Вообще все было обычно. К десяти утра скинулись по рублю и сгоняли Саньку за двумя фугасами. Ирка спустилась из кабины раздатчика, и мы выпили впятером. Потом Володька сбегал в раздевалку и принес из своего шкафчика бутылку водки, припасенную к обеду. Андрей отошел к дальнему столу, в смысле вибростолу, и одолжил ноль пять портвейна до завтра. Не сбегавшим остался один я, кто и притаранил «Московскую» и два пива на остатки мелочи. Видимо, пиво оказалось лишним.
«Но процесс!..» – сказал поручик. Все дело в процессе. Его необходимо описать. Он несложен. Ремеслу бетонщика можно обучить шимпанзе в течение часа.
На вибростол кран опускает чугунную ванну три на два метра, с конфигурацией выступов внутри. Вчетвером помещаем в ванну арматуру – как ажурный матрас, сваренный из стальных прутьев. В отверстия бортов ванны суем «закладные» – стальные цилиндры вроде обрезков лома, они входят меж прутьев арматуры, оставаясь торчать шляпками снаружи. Потом за прави́ло подводишь раструб раздатчика, машешь в кабину наверх: сверху в ванну выливается доза бетонного теста.
Вот! Потом ручным электрокраном цепляешь стальной поддон из стопы рядом, и накрываешь поддоном ванну – дном кверху. А потом все вчетвером стягиваем ванну с поддоном шестью струбцинами – по три слева и справа. Надеваешь струбцину петлями на крюки и завинчиваешь вплотную. Кнопка стола: три минуты вибрации, смерть мозгу.
Все. Весь труд с премудростями. Кран уносит ванну в дальний конец, а по пути она в воздухе оборачивается на сто восемьдесят градусов – поддоном книзу, ванной кверху: так отцентрована. И один идет по цеху за ней. Когда кран опустит ее – этот один развинтит и снимет струбцины и вытащит закладные, и понесет подмышками обратно.
А кран поднимет освобожденную ванну, она в воздухе снова повернется емкостью кверху – и все по новой. Цикл. (Мотоцикл цикл-цикл, а старушки больше нет!)

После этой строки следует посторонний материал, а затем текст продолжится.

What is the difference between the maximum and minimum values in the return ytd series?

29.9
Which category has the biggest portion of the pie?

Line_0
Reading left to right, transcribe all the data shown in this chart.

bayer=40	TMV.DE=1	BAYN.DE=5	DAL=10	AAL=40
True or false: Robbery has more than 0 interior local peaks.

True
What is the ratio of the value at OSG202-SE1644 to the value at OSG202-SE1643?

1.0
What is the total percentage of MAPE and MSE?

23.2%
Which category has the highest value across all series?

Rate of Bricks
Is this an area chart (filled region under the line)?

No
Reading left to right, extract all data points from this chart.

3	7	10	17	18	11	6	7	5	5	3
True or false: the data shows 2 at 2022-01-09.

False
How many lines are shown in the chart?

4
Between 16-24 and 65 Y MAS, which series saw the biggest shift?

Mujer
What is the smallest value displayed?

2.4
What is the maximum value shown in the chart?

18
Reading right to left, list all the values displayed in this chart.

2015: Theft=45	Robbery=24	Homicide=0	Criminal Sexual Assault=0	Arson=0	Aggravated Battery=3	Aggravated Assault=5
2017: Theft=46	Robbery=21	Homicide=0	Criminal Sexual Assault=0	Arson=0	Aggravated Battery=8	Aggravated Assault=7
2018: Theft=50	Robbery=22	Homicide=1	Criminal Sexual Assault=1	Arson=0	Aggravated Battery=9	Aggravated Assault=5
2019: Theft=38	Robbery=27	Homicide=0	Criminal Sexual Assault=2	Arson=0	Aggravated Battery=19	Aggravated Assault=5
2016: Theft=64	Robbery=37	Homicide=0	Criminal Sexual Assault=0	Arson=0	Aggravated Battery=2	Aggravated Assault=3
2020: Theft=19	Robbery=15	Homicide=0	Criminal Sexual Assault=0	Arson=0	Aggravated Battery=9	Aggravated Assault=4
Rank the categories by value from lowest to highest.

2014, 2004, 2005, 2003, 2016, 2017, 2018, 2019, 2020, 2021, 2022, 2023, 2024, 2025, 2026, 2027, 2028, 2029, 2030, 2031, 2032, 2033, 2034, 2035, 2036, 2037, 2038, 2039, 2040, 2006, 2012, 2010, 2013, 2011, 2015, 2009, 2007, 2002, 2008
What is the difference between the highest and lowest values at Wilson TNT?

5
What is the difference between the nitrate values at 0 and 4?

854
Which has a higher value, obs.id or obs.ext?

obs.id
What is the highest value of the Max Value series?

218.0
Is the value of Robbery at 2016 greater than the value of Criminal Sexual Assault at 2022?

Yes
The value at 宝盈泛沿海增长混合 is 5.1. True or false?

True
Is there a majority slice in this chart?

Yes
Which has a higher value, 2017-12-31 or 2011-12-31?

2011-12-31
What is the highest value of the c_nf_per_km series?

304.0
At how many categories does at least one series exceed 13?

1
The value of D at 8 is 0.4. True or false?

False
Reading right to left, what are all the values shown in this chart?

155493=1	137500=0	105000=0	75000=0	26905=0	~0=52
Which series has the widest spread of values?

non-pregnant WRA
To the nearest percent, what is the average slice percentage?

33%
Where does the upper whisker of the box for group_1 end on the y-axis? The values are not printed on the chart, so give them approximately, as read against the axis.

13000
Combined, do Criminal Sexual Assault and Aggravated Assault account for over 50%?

Теперь вы можете работать формовщиком, вы все знаете.
На трезвую голову большинство работ занудно. Чтоб занять себя, мы пьем. Тем более что пока кран носит ванну туда-сюда, да пока грохочет вибростол, – почти все время делать вообще нечего.
Итак.
Трехтонная чугунная ванна плывет в воздухе, и в ней полторы тонны бетона. А внизу иду я, чтобы в дальнем конце цеха развинтить струбцины и вынуть закладные. С чем пойду обратно.
Я думаю с удовольствием о двухсотрублевой зарплате, о душевном покое и о социальных преимуществах пролетариата. И иду. А пролетариат, кстати, мне в спину еще и какие-то теплые слова говорит. Это прямо умиляет. Выпили – и выказывают любовь друг к другу. И я оборачиваюсь, чтоб тоже сказать им что-нибудь приятное.
И вижу с удивлением их грубые лица и грубые слова на губах. Именно вижу, а не слышу, потому что в формовке прочно глохнешь. А руками они машут непонятно, причем как-то вверх.
Я перевожу глаза вверх, и вижу, что на меня падает ванна.
Вообще под ней ходить нельзя. Надо в пяти метрах сбоку. За это расписывались в технике безопасности. Но человек идет по прямой. Такова его историческая сущность.
А ванна уже повернулась, раззявилась от поддона, с другой стороны струбцины слетели, и все это близится на меня.